START Document text
Setting the threshold of 'unavoidable' traces of GM seeds in other products - how much GM material may be tolerated without labelling in batches of conventional seed - has led to heated discussions at both national and European levels with environmental groups pushing for zero tolerance.
There are fears that allowing GM seeds will lead to a contamination of the food chain that will be difficult to control by farmers and food makers.
"The Commission must take into account the reality that most European farmers, processors and retailers have to supply a non-GMO market," said Stefano Masini of Italy's Coldiretti, Europe's biggest farmer association.
A threshold above the detection limit will burden the production process with uncertainty, additional risks and costs. If creeping contamination becomes the rule, the production of non-GM food will become a costly and high-risk business, he added.
But by contrast, Europe's biotech industry will hope the outcome of today's discussions will lead to long-awaited continuity of rules across the EU.
"We have conscientiously been working on clear rules for the industry for more than 5 years - this is an issue that must be addressed," said Simon Barber from Europabio, the industry body that represents European biotech associations and companies.
END Document text
START Data to examine
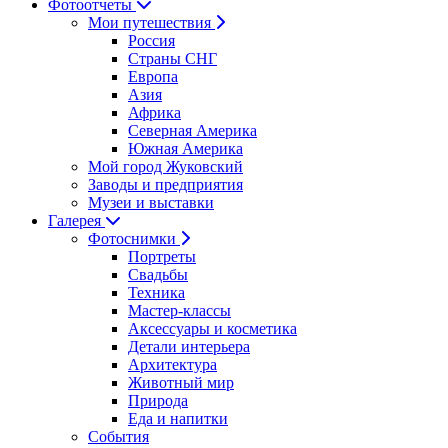
Фотоотчеты
Мои путешествия
Россия
Страны СНГ
Европа
Азия
Африка
Северная Америка
Южная Америка
Мой город Жуковский
Заводы и предприятия
Музеи и выставки
Галерея
Фотоснимки
Портреты
Свадьбы
Техника
Мастер-классы
Аксессуары и косметика
Детали интерьера
Архитектура
Животный мир
Природа
Еда и напитки
События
END Data to examine
▶ _Tasks_
[1] In the GM seed text, what organization is Stefano Masini from?
[2] Write out the part of the GM seed text starting with "But by contrast, Europe's" and going on through "associations and companies.".
Answer from the GM seed text only, not from the rows.

▶ _Results for the exercise_
[1] Italy's Coldiretti, Europe's biggest farmer association.

[2]
But by contrast, Europe's biotech industry will hope the outcome of today's discussions will lead to long-awaited continuity of rules across the EU.
"We have conscientiously been working on clear rules for the industry for more than 5 years - this is an issue that must be addressed," said Simon Barber from Europabio, the industry body that represents European biotech associations and companies.